I love Europe. I have lived in several countries on the continent and visited pretty much all of the rest. I speak a few of the languages. My wife has an Italian ID card.

Whether it be for business or pleasure, I am forever travelling around Europe.

Then why do I want Britain out of the European Union? (BREXIT)

I live in a village in England. I vote for my parish council, my borough council, my independent Police Commissioner and my Member of Parliament. Lest I be worried about under-representation, there is also the House of the Lords; for whom I don’t vote. To support all of these folk, the UK has constructed enormous bureaucracies, that support the democratic structures of the UK and implement the policies agreed.

As a member of the EU, the UK also has to elect members to the European Parliament, as does every member state. To ensure that these people are able to effectively discharge their duty, the EU has also built an enormous bureaucracy to support it, in many languages across a wide area.

Who are these structures paid by?

Well, by the tax-payer, of course.

As I am sure every European has experienced – each element of these mammoth structures is desperate to constantly prove its importance; by fixing something. Should there be an absence of things needing to be fixed, there is no let up – they simply fix things that aren’t broken, or even break things, so that they can fix them.

In my business life, I have spent some time inside the ‘Brussels Bubble’. The term is surprisingly accurate. There is a bubble. Life within the bubble involves quite a lot of lunch, long and voluminous meetings about not very much at all and the occasional migration, when the whole bubble packs up and becomes the Strasbourg bubble for a while. (On a positive note, I should point out that the lunches were excellent, and always involved good wine.)

Everyone in the bubble is very well paid.

By the tax-payer, of course. 

For me, BREXIT is about paying for less idle and needless government.

Politicians and the bureaucrats are in the business of shaping our perceptions. (Bullshitting in other words.) I will give one more recent example.

Mr Obama, President of the United States has recently popped over to the UK to share his wisdom. He seems like a friendly enough sort of guy and he is President of the United States of America – so I, for one, was interested to hear what he had to say.

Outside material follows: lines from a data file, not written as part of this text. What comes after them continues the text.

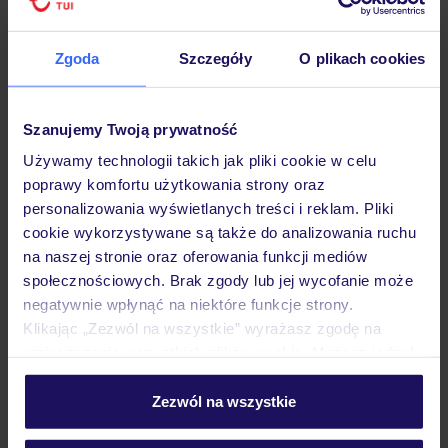
Hotel
Zgoda
Szczegóły
O plikach cookies
Opinie
Szanujemy Twoją prywatność
Używamy technologii takich jak pliki cookie w celu
poprawy komfortu użytkowania strony oraz
Pokoje
personalizowania wyświetlanych treści i reklam. Pliki
cookie wykorzystywane są także do analizowania ruchu
na naszej stronie oraz oferowania funkcji mediów
Wyżywienie
społecznościowych. Brak zgody lub jej wycofanie może
negatywnie wpłynąć na niektóre funkcje strony.
Klikając „Zezwól na wszystkie” wyrażasz zgodę na
Atrakcje
umieszczenie wszystkich plików cookie. Możesz jednak
personalizować swój wybór wchodząc w zakładkę
„Szczegóły”
Zezwól na wszystkie
Ważne informacje
Szczegółowe informacje o plikach cookie znajdziesz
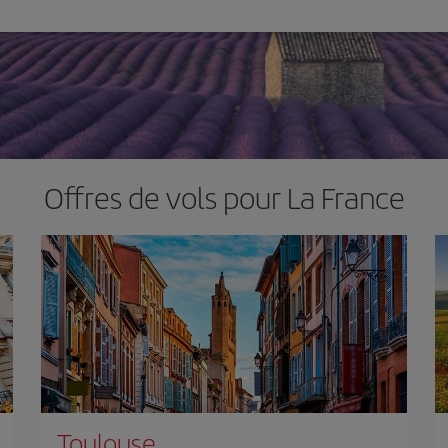
Offres de vols pour La France
Toulouse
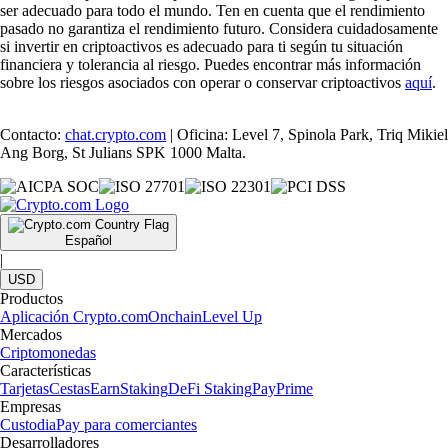
ser adecuado para todo el mundo. Ten en cuenta que el rendimiento
pasado no garantiza el rendimiento futuro. Considera cuidadosamente
si invertir en criptoactivos es adecuado para ti según tu situación
financiera y tolerancia al riesgo. Puedes encontrar más información
sobre los riesgos asociados con operar o conservar criptoactivos
aquí
.
Contacto:
chat.crypto.com
| Oficina: Level 7, Spinola Park, Triq Mikiel
Ang Borg, St Julians SPK 1000 Malta.
Español
|
USD
Productos
Aplicación Crypto.com
Onchain
Level Up
Mercados
Criptomonedas
Características
Tarjetas
Cestas
Earn
Staking
DeFi Staking
Pay
Prime
Empresas
Custodia
Pay para comerciantes
Desarrolladores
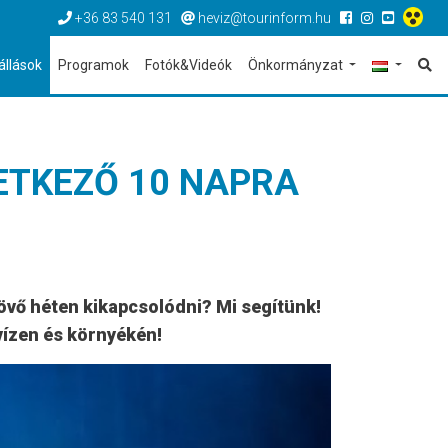
+36 83 540 131
heviz@tourinform.hu
állások
Programok
Fotók&Videók
Önkormányzat
ETKEZŐ 10 NAPRA
jövő héten kikapcsolódni? Mi segítünk!
vízen és környékén!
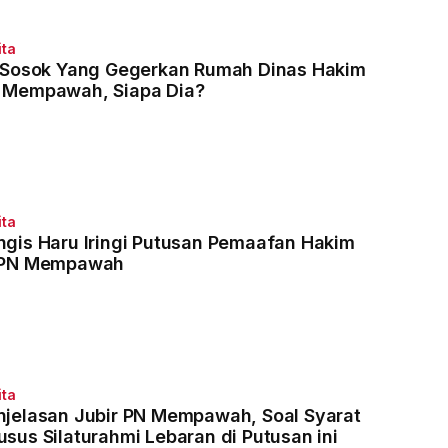
ita
i Sosok Yang Gegerkan Rumah Dinas Hakim
 Mempawah, Siapa Dia?
ita
ngis Haru Iringi Putusan Pemaafan Hakim
 PN Mempawah
ita
njelasan Jubir PN Mempawah, Soal Syarat
usus Silaturahmi Lebaran di Putusan ini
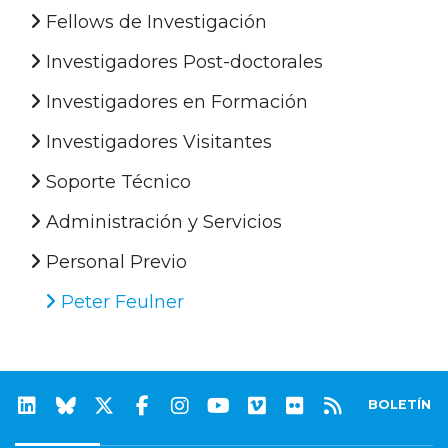
Fellows de Investigación
Investigadores Post-doctorales
Investigadores en Formación
Investigadores Visitantes
Soporte Técnico
Administración y Servicios
Personal Previo
Peter Feulner
BOLETÍN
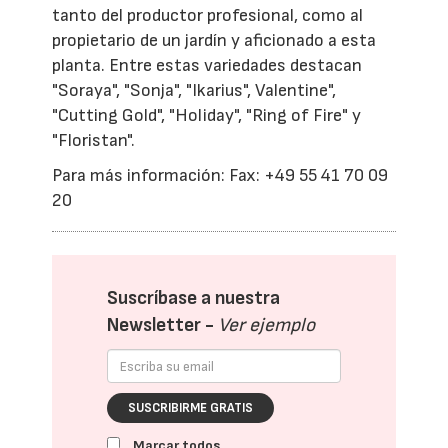
tanto del productor profesional, como al
propietario de un jardín y aficionado a esta
planta. Entre estas variedades destacan
"Soraya", "Sonja", "Ikarius", Valentine",
"Cutting Gold", "Holiday", "Ring of Fire" y
"Floristan".
Para más información: Fax: +49 55 41 70 09
20
Suscríbase a nuestra
Newsletter -
Ver ejemplo
SUSCRIBIRME GRATIS
Marcar todos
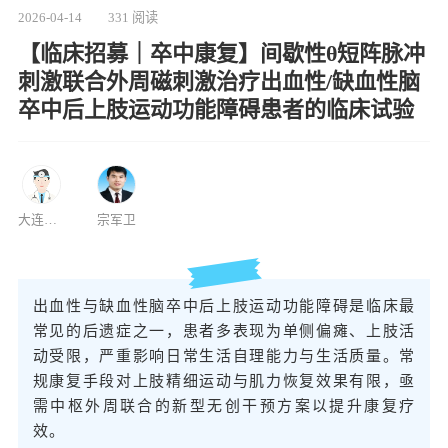
2026-04-14
331 阅读
【临床招募｜卒中康复】间歇性θ短阵脉冲
刺激联合外周磁刺激治疗出血性/缺血性脑
卒中后上肢运动功能障碍患者的临床试验
大连医科大学附属第一医院
宗军卫
出血性与缺血性脑卒中后上肢运动功能障碍是临床最
常见的后遗症之一，患者多表现为单侧偏瘫、上肢活
动受限，严重影响日常生活自理能力与生活质量。常
规康复手段对上肢精细运动与肌力恢复效果有限，亟
需中枢外周联合的新型无创干预方案以提升康复疗
效。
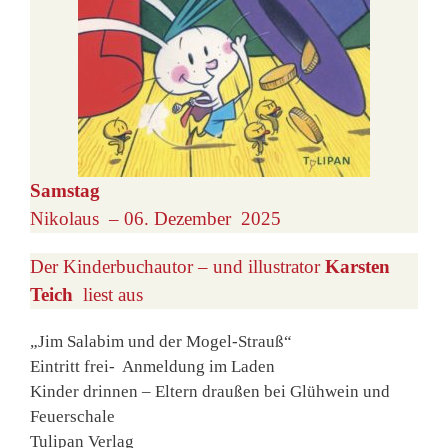
Samstag
Nikolaus – 06. Dezember 2025
Der Kinderbuchautor – und illustrator
Karsten
Teich
liest aus
„Jim Salabim und der Mogel-Strauß“
Eintritt frei- Anmeldung im Laden
Kinder drinnen – Eltern draußen bei Glühwein und
Feuerschale
Tulipan Verlag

Mr O thinks that the UK should stay in Europe – apparently to save the US the bother of having to negotiate individually with the UK. It’s just so much easier to do everyone in one go.

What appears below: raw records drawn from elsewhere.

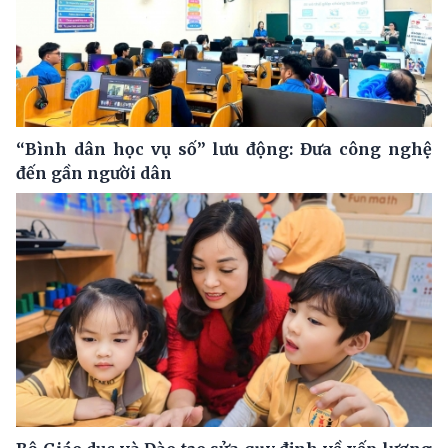
“Bình dân học vụ số” lưu động: Đưa công nghệ
đến gần người dân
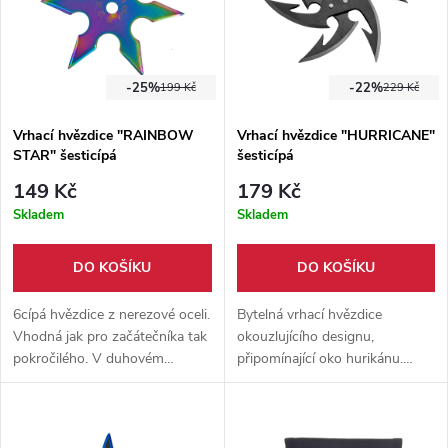
-25%
-22%
199 Kč
229 Kč
Vrhací hvězdice "RAINBOW
Vrhací hvězdice "HURRICANE"
STAR" šesticípá
šesticípá
149 Kč
179 Kč
Skladem
Skladem
DO KOŠÍKU
DO KOŠÍKU
6cípá hvězdice z nerezové oceli.
Bytelná vrhací hvězdice
Vhodná jak pro začátečníka tak
okouzlujícího designu,
pokročilého. V duhovém
připomínající oko hurikánu.
zpracování. Průměr 10 cm.
Šesticípí nástroj o průměru 9,8
Nylonové pouzdro součástí
cm. Vyrobeno z nerezové oceli.
balení.
Nylonové pouzdro součástí
balení.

Not the most persuasive argument.

There was even a mild tone of threat – as he explained that it might take ten years for a UK outside of the EU, to negotiate a trade deal with the USA. The sub-text (sorry, bullshit) for this line of argument is that trade deals are BIG. Difficult. Tough. Require LOTS of highly skilled (and paid) negotiating teams.

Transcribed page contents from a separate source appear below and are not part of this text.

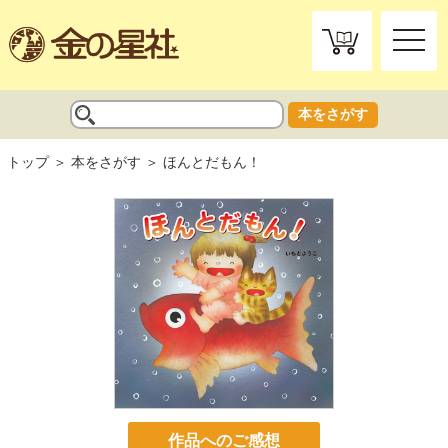
toggle
naviga
本をさがす
トップ
本をさがす
ほんとだもん！
作品へのご感想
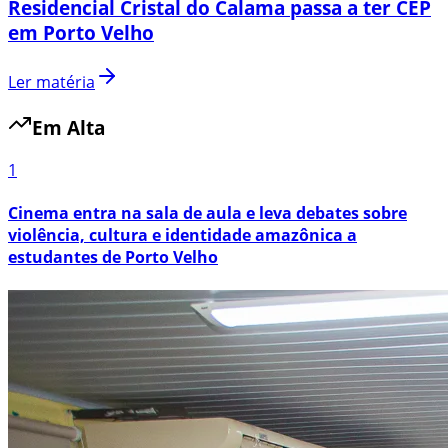
Residencial Cristal do Calama passa a ter CEP
em Porto Velho
Ler matéria
Em Alta
1
Cinema entra na sala de aula e leva debates sobre
violência, cultura e identidade amazônica a
estudantes de Porto Velho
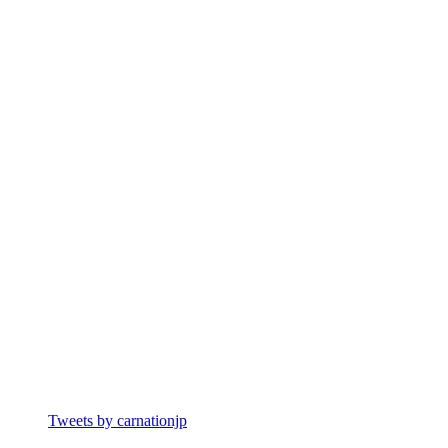
Tweets by carnationjp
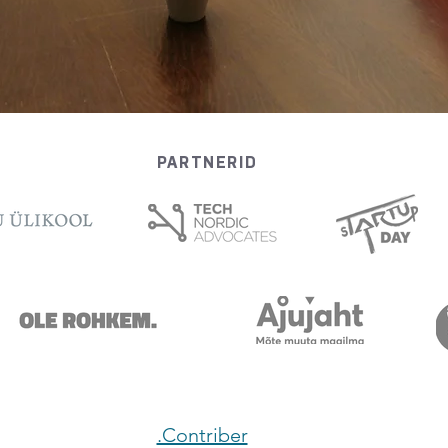
PARTNERID
.Contriber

Here is my effort to help the world move forward.

Mr O. Take the trade agreement that you have with the EU and save it in a word document. Do a ‘search and replace’ or two. Replace EU with UK for example. Proof-read it, make a couple of manual changes where necessary and sign it. I think we could start on Monday morning, and be on the first tee by lunch-time.

You’re very welcome.

I am led to understand that the Brussels bubble is very similar to the Westminster bubble. It may well be. I will tell you one key difference:

On June 23rd, I have a chance to vote myself out of the Brussels bubble and the enormous cost of it.